# [SELECTED TEXT]
** Begin **

Simplify coefficients:
(t − t²) = t(1−t)
( (1−t) − (1−t)² ) = (1−t)t = t(1−t).
So the expression becomes:
= t(1−t) x² + t(1−t) y² − 2t(1−t) x y
= t(1−t)(x² − 2xy + y²)
= t(1−t)(x − y)².
Since t ∈ [0,1], we have t(1−t) ≥ 0, and (x−y)² ≥ 0.
Therefore t(1−t)(x−y)² ≥ 0.
Thus [right − left] ≥ 0, which implies:
(t x + (1−t) y)² ≤ t x² + (1−t) y².
So f(x) = x² is convex.
Insight: This proof shows a common pattern: after expanding, convexity often reduces to a nonnegative square like (x−y)². Convexity is frequently “hidden” nonnegativity.
Let f(x) = ‖x‖² on ℝⁿ. Compute ∇f(x) and verify f(y) ≥ f(x) + ∇f(x)·(y−x).
Write f explicitly:
f(x) = x·x = ∑ᵢ xᵢ².
Compute the gradient:
∇f(x) = 2x
(because ∂/∂xᵢ of ∑ⱼ xⱼ² is 2xᵢ).
Plug into the supporting-hyperplane inequality:
Need to show:
‖y‖² ≥ ‖x‖² + (2x)·(y−x).

** End **

# [EXERCISE TASKS]
1. Answer from the convexity proof:
(a) What does the expression finally factor into after the coefficients are simplified?
(b) Which function is concluded to be convex?
(c) What is the gradient of f(x) = ‖x‖²?
2. Edit the convexity proof by giving everything from "( (1−t) − (1−t)²" down to "f(x) + ∇f(x)·(y−x)." again, with "theme" in place of "pattern".
The material that comes next has nothing to do with the convexity proof.

# [GIVEN INFORMATION]

** Begin **

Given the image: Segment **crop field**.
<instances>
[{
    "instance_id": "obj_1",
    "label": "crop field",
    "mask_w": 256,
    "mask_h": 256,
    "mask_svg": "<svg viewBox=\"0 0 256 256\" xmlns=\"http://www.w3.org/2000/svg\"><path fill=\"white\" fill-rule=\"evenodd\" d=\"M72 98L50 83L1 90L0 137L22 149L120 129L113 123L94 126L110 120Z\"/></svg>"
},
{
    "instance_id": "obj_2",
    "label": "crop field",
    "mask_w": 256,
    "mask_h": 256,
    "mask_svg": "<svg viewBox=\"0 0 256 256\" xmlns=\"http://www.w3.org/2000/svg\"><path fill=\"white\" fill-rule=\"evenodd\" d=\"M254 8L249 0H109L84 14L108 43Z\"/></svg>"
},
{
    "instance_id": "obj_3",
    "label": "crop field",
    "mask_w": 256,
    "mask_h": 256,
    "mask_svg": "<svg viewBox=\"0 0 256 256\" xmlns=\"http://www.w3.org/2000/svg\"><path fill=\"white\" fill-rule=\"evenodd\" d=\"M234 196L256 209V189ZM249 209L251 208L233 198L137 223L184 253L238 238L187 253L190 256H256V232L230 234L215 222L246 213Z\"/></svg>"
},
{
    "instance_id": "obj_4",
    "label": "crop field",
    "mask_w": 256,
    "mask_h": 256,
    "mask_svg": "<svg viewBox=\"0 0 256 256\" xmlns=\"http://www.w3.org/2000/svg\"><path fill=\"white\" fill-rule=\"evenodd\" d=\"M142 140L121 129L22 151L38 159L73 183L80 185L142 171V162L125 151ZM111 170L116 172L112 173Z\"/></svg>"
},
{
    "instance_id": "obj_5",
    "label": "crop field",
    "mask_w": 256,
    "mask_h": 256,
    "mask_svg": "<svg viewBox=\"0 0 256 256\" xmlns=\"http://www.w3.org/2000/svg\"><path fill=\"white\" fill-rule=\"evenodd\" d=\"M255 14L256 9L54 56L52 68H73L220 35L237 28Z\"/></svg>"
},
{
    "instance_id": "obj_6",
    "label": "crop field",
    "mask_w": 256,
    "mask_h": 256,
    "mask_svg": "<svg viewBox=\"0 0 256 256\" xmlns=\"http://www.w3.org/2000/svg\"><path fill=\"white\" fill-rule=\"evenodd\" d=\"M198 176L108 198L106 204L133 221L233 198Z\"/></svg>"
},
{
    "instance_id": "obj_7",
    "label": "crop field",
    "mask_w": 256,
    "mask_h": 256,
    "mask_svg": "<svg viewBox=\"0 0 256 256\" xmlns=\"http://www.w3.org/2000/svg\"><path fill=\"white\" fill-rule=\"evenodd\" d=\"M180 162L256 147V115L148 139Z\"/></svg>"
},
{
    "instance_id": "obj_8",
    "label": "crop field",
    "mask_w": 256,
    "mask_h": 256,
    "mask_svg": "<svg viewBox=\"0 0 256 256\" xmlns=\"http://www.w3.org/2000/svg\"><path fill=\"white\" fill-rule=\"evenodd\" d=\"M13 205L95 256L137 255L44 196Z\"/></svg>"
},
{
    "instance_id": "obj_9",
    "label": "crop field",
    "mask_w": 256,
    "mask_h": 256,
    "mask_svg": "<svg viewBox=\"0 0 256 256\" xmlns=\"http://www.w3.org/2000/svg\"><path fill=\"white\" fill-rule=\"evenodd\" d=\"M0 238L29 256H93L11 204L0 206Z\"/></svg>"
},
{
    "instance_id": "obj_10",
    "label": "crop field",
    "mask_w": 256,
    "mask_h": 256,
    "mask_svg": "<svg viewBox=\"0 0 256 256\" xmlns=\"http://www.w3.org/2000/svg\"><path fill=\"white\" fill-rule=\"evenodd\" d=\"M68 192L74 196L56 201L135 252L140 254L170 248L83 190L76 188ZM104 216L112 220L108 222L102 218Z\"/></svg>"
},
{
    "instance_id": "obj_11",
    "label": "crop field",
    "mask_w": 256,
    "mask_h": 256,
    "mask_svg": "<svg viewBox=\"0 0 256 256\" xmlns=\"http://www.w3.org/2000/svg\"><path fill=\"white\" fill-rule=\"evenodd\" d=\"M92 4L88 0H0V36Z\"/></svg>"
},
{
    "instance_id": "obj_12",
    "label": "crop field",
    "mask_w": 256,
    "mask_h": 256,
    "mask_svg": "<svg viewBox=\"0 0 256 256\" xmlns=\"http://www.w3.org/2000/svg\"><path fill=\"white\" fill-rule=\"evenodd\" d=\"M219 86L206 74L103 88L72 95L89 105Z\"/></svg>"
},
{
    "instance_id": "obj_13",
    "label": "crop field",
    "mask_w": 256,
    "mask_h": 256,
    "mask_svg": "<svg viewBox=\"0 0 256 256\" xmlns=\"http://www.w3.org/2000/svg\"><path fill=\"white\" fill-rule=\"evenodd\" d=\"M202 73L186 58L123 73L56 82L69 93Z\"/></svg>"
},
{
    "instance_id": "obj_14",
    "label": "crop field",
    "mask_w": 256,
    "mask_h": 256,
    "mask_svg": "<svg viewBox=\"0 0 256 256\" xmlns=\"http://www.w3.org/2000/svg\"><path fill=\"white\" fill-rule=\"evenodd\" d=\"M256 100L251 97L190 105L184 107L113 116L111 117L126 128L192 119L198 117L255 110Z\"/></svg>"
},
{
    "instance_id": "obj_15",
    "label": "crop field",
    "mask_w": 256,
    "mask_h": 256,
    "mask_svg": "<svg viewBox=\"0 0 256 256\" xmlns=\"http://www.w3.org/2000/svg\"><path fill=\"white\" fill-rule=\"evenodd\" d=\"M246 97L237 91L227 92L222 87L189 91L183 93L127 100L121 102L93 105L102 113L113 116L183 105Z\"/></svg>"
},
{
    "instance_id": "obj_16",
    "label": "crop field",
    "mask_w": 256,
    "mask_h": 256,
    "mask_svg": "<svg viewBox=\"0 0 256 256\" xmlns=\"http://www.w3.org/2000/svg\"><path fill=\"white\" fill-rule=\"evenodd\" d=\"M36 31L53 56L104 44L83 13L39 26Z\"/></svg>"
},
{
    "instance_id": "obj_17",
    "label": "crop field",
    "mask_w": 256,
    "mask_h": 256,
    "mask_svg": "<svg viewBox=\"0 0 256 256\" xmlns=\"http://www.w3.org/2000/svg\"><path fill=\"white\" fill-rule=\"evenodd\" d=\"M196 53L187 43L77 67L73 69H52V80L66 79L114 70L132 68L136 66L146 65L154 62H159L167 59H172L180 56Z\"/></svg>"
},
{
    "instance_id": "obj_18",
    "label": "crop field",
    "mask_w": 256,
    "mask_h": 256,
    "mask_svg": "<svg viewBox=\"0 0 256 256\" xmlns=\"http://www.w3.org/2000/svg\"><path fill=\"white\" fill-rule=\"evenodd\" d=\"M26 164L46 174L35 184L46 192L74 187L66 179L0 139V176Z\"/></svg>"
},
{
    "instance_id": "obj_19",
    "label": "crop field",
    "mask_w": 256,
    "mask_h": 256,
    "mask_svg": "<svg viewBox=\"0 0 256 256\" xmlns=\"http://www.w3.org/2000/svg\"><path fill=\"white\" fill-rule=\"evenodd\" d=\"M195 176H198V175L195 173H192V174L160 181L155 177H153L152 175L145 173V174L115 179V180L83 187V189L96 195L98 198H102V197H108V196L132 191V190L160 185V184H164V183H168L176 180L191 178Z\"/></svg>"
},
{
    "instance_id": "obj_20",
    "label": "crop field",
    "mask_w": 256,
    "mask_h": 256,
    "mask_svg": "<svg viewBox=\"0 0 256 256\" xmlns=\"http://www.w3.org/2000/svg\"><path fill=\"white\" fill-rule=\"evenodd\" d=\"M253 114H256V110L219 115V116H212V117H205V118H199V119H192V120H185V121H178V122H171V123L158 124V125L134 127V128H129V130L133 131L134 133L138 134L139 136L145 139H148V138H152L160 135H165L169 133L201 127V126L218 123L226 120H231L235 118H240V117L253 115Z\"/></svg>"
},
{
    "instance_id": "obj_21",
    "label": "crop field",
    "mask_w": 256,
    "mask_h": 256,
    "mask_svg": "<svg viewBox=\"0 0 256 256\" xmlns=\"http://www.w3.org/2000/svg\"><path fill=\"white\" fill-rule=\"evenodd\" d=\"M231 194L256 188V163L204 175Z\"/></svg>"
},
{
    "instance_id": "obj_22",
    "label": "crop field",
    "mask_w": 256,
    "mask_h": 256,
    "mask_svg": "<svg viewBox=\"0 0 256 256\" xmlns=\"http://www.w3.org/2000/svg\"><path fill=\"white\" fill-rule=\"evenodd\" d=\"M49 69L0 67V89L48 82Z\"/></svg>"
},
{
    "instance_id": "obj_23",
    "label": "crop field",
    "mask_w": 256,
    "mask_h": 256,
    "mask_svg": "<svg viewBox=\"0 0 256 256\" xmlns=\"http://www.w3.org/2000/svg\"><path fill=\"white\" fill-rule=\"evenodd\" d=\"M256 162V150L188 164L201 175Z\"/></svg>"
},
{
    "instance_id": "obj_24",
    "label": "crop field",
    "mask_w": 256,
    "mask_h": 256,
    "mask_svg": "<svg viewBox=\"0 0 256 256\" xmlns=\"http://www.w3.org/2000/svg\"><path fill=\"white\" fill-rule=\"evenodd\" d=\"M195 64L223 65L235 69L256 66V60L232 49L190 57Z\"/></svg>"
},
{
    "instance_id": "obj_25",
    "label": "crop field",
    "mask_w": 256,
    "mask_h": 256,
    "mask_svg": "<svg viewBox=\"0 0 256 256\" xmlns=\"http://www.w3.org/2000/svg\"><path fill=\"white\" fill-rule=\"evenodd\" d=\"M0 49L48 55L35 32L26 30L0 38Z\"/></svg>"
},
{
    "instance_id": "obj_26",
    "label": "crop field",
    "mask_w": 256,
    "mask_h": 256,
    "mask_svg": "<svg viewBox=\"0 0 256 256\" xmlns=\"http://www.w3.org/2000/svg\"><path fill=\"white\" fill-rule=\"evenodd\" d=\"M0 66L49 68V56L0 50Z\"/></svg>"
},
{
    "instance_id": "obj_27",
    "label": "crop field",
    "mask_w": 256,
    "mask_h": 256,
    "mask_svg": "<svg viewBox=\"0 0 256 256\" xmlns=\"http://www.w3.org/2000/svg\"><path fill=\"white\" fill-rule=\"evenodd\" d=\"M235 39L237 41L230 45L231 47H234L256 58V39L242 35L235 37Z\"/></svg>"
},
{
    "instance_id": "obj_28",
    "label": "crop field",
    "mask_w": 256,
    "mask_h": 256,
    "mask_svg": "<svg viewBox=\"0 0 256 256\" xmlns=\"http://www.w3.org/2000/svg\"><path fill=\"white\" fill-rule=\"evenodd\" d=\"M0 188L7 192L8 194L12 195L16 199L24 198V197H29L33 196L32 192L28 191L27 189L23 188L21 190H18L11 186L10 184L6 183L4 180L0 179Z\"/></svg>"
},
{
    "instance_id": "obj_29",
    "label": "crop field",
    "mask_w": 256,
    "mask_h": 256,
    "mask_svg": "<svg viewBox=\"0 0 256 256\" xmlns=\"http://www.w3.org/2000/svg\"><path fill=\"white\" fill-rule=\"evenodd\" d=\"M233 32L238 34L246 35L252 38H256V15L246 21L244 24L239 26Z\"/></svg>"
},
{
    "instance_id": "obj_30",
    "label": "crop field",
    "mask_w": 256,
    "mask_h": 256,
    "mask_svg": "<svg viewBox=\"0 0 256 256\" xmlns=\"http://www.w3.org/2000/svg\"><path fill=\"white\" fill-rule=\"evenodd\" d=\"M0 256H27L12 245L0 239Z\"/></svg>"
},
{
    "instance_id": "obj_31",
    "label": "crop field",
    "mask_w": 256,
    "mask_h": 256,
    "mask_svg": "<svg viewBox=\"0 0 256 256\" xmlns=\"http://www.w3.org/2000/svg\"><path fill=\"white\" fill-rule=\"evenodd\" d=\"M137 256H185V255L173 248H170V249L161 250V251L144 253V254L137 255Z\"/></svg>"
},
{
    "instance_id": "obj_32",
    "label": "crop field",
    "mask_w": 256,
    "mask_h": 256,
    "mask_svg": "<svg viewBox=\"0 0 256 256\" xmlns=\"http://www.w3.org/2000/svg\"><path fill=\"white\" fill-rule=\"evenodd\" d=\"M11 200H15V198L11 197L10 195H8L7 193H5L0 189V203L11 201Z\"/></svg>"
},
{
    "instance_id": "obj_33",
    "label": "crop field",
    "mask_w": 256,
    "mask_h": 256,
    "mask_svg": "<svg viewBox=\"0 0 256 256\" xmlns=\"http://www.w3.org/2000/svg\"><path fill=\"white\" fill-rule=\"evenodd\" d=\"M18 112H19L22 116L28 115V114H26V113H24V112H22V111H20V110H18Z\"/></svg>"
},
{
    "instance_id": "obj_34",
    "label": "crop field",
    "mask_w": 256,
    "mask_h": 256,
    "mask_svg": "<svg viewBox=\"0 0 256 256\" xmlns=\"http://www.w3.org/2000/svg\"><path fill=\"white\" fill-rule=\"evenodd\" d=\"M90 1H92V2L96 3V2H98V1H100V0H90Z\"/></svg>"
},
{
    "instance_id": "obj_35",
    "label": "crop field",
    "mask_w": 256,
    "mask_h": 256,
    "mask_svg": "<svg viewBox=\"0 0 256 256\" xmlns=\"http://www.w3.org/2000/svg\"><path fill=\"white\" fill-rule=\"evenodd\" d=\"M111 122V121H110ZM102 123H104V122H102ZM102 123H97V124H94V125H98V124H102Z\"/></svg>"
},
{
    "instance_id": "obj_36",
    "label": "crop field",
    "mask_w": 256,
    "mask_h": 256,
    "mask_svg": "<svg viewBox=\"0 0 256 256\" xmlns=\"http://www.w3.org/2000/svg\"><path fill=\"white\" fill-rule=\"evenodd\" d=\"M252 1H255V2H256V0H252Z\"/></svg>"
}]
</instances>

** End **

# [SOLVED PROBLEMS]
1.
(a) t(1−t)(x − y)²
(b) f(x) = x²
(c) ∇f(x) = 2x

2.
( (1−t) − (1−t)² ) = (1−t)t = t(1−t).
So the expression becomes:
= t(1−t) x² + t(1−t) y² − 2t(1−t) x y
= t(1−t)(x² − 2xy + y²)
= t(1−t)(x − y)².
Since t ∈ [0,1], we have t(1−t) ≥ 0, and (x−y)² ≥ 0.
Therefore t(1−t)(x−y)² ≥ 0.
Thus [right − left] ≥ 0, which implies:
(t x + (1−t) y)² ≤ t x² + (1−t) y².
So f(x) = x² is convex.
Insight: This proof shows a common theme: after expanding, convexity often reduces to a nonnegative square like (x−y)². Convexity is frequently “hidden” nonnegativity.
Let f(x) = ‖x‖² on ℝⁿ. Compute ∇f(x) and verify f(y) ≥ f(x) + ∇f(x)·(y−x).